Okay, so it wasn't all that surprising, to see the Blues get eliminated last night. You get down three games to none, and you're going to get eliminated. It's just going to happen. I was hoping that they could avoid the sweep, but it wouldn't have mattered anyway. The Blues were toast.
It was, however, more than a little sad to see, not only because I now have absolutely no interest whatsoever in watching any more hockey games, but because the Blues finally played their game last night.
I wrote yesterday about how tentative
the Blues looked, how they looked downright scared of making a mistake. They played back on their heels, letting Vancouver dictate the tempo and tone. In short, the Blues didn't play what we've come to know this season as Blues Hockey.
Last night, they finally did. They crashed the net on Roberto Luongo consistently all night long, forcing him to make save after save, putting traffic in front and attacking, always attacking. The net result? Well, Luongo did what great goalies occasionally do: he stood on his head and stopped everything that came his way.
In the end, though, I can stand to lose like that. Luongo is the top goaltender in all of hockey (Martin Brodeur be damned; he gets caught out of position handling the puck way too often for my taste), and he played like it. You play your game, and you get beaten, hold your head up high. Tip your cap to your opponent, and go home proud. It happens. The way the Blues played in the first three games of this series is fit only to serve as a lesson as to what happens when you forget who you are. The way they played last night, they can look at that game and have no regrets.

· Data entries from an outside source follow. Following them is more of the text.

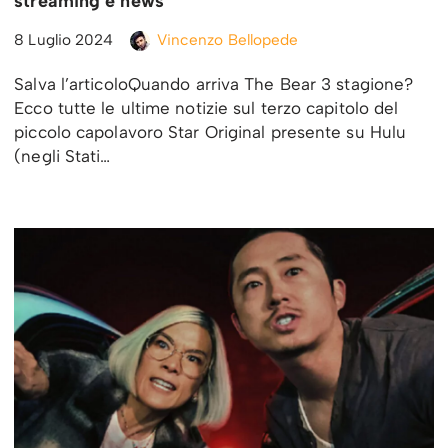
streaming e news
8 Luglio 2024
Vincenzo Bellopede
Salva l’articoloQuando arriva The Bear 3 stagione?
Ecco tutte le ultime notizie sul terzo capitolo del
piccolo capolavoro Star Original presente su Hulu
(negli Stati…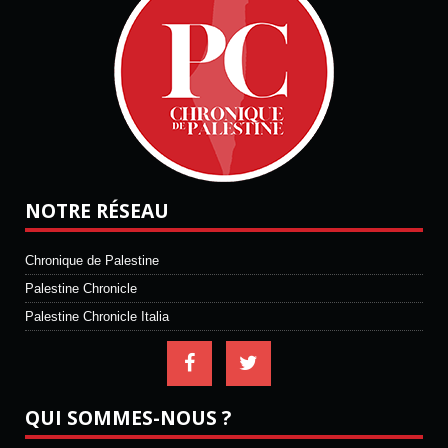
NOTRE RÉSEAU
Chronique de Palestine
Palestine Chronicle
Palestine Chronicle Italia
QUI SOMMES-NOUS ?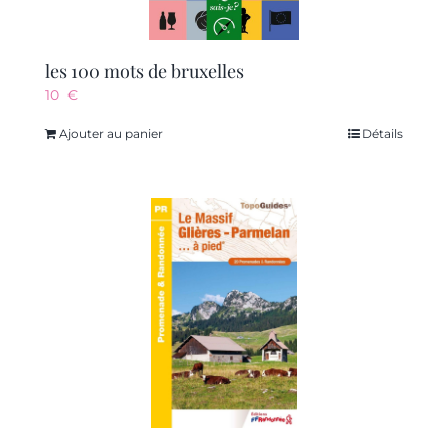
les 100 mots de bruxelles
10
€
Ajouter au panier
Détails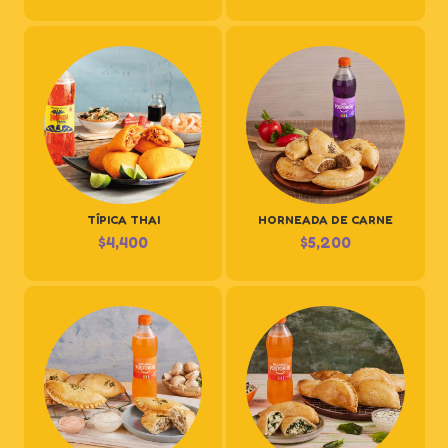
TÍPICA THAI
HORNEADA DE CARNE
$
4,400
$
5,200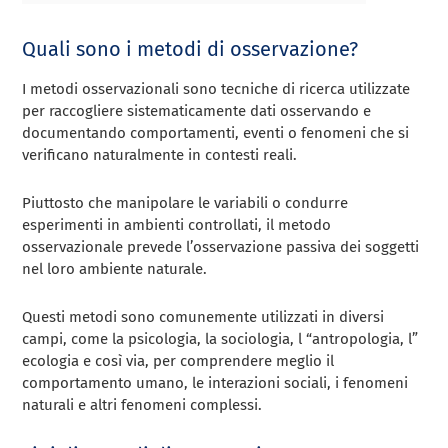
Quali sono i metodi di osservazione?
I metodi osservazionali sono tecniche di ricerca utilizzate
per raccogliere sistematicamente dati osservando e
documentando comportamenti, eventi o fenomeni che si
verificano naturalmente in contesti reali.
Piuttosto che manipolare le variabili o condurre
esperimenti in ambienti controllati, il metodo
osservazionale prevede l’osservazione passiva dei soggetti
nel loro ambiente naturale.
Questi metodi sono comunemente utilizzati in diversi
campi, come la psicologia, la sociologia, l “antropologia, l”
ecologia e così via, per comprendere meglio il
comportamento umano, le interazioni sociali, i fenomeni
naturali e altri fenomeni complessi.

So congratulations to the Blues. They made an historic run to make the playoffs when everyone had written them off. This is a young team, just now on the rise, and there will be better days ahead. Congratulations also to Andy Murray
, who was recently named the Coach of the Year by Phil Esposito on his radio show
. (It's funny, but that sentence somehow makes it seem like not a real honor at all, when it actually is.) He's probably the favorite to win the Jack Adams award as well, which is the official NHL coach of the year award.
At the very least, the Blues and their ownership can be proud of one thing, if nothing else: after the lockout, and the awful end to the Laurie ownership era, and a couple years of truly brutal play, hockey is back in St. Louis, and in a big way.